The Advertising Standards Authority has upheld two complaints against website adverts for Virgin Media’s cable broadband and phone deals, which they ruled were misleading due to the operator raising the cost above what they promoted and thus being in breach of Ofcom’s rules on mid-contract price hikes.
Under Ofcom’s “guidance” mid-contract price rises that are “likely to cause material detriment” to the customer have effectively been banned (here), although there is a small caveat for certain increases through annual inflation. Otherwise any such price rises that do occur will give the customer an automatic right to cancel their contract penalty free.
But two complainants claimed that a number of promotions for Virgin Media’s service, such as their offer of the 50Mbps Big Connection bundle for “Just £4 a month for 6 months then £17.50 a month + Virgin Phone line (£16.99 a month) … 12 month contract,” were misleading because they understood that the price they paid was due to increase more than stated in the offer.

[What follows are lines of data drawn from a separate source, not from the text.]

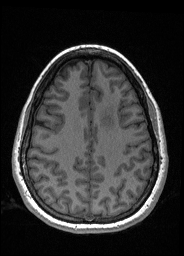
Pre-operative brain MRI before brain-tumour surgery, one axial slice; slice 66 of 176 in the series (ordered by position); T1-weighted post-contrast; 1 mm slice thickness; 184 × 256 image matrix. Case-level facts recorded for this patient, not image findings: histopathology: Oligodendroglioma; WHO grade: 2; IDH mutation: yes.
Annotated regions visible in this slice (manually delineated by an expert):
- tumour: box from (x=100, y=104) to (x=116, y=127) px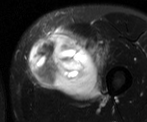
MRI of an extremity soft-tissue mass, one axial slice. Slice 21 of 52 in the series (ordered by position). T2-weighted fat-saturated. MR volume resampled by the dataset authors to the PET/CT grid (not the native acquisition matrix). 3.27 mm slice thickness. 147 × 122 image matrix, field of view 144 × 119 mm. Male patient. Case-level facts recorded for this patient, not image findings: histological type: pleiomorphic liposarcoma; grade: high; site of the primary tumour: left thigh.
Annotated regions visible in this slice (expert contour drawn on MRI and transferred to this co-registered scan by the dataset authors):
- gross tumour volume including surrounding oedema: bounding box <27,21,110,100> (left, top, right, bottom; pixels)
- gross tumour volume (mass): <27,28,101,99>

At this point the ASA’s report seems poorly structured as it only makes clear reference to the +£3 increase in its final ruling and fails to clarify precisely what the price rise actually reflects. The ASA essentially appears to have no objection to offers like the one above, so long as ISPs keep to the prices they promote for the duration of a contract.
It’s worth pointing out that Virgin Media did admit they might increase certain prices, such as line rental, during the contract term. However the operator stated that “they did not know if, when, or by how much a customer’s core price might rise at the start of the contract” and so could not state it in the advert, yet many of the price rises we see tend to follow a very predictable annual pattern and clearly the ASA didn’t buy their excuse.

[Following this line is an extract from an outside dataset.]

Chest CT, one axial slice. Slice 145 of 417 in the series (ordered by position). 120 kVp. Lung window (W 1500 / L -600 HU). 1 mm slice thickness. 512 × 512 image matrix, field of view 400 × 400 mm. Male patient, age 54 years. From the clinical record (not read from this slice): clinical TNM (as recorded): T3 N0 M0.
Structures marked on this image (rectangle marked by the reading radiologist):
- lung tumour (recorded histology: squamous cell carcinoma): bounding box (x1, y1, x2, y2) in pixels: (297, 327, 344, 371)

ASA Ruling (REF: A14-288386)
However, we understood that, because the contracts were variable, the price was not fixed, and could be increased at Virgin’s discretion. Both complainants were subsequently told that the price would increase by £3 before the end of the minimum term.

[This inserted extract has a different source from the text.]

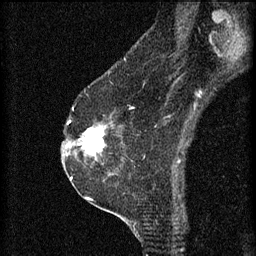
Breast MRI (dynamic contrast-enhanced), one sagittal slice; position 41 of 60 along the scan axis; 3 images stored at this slice position (order not interpretable as contrast timing); 1.5 T; TE 4.2 ms, TR 8.2 ms; 2 mm slice thickness; 256 × 256 image matrix, field of view 180 × 180 mm. Patient: female, 60 years.
Structures marked on this image (semi-automatic segmentation, software-assisted and operator-edited):
- analysis volume of interest (the breast-tissue region the enhancement analysis was run in; not a lesion): bounding box [x1, y1, x2, y2] px = [74, 124, 113, 159]
- tumour enhancement mask (voxels above the 70 % enhancement threshold inside the analysis volume of interest): [74, 128, 105, 155]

We considered that the monthly price of a contract was likely to be material to consumers when deciding on a telecommunications package, and that they might not choose a particular package if they knew that the monthly cost could increase beyond the amounts stated in the ad, during the minimum term. Therefore, we considered that the price claim should have been immediately qualified to explain to consumers that it was not fixed throughout the minimum term, and that the contract was a variable one in which the price could rise.
Because subsequent price rises meant the advertised price claims for the packages did not represent the prices that consumers would pay throughout the minimum term of the contract, across both the promotional and standard periods, and because it was not made clear that the contract was a variable one in which prices could increase, we concluded that the ad was misleading.
As usual the ASA banned Virgin Media’s promotion and told the provider to “clearly and prominently” state when a contract is variable and “not to suggest that a price would be fixed for the minimum term of the contract, or for a certain period of time, if that was not the case“. Other ISPs might also wish to take note.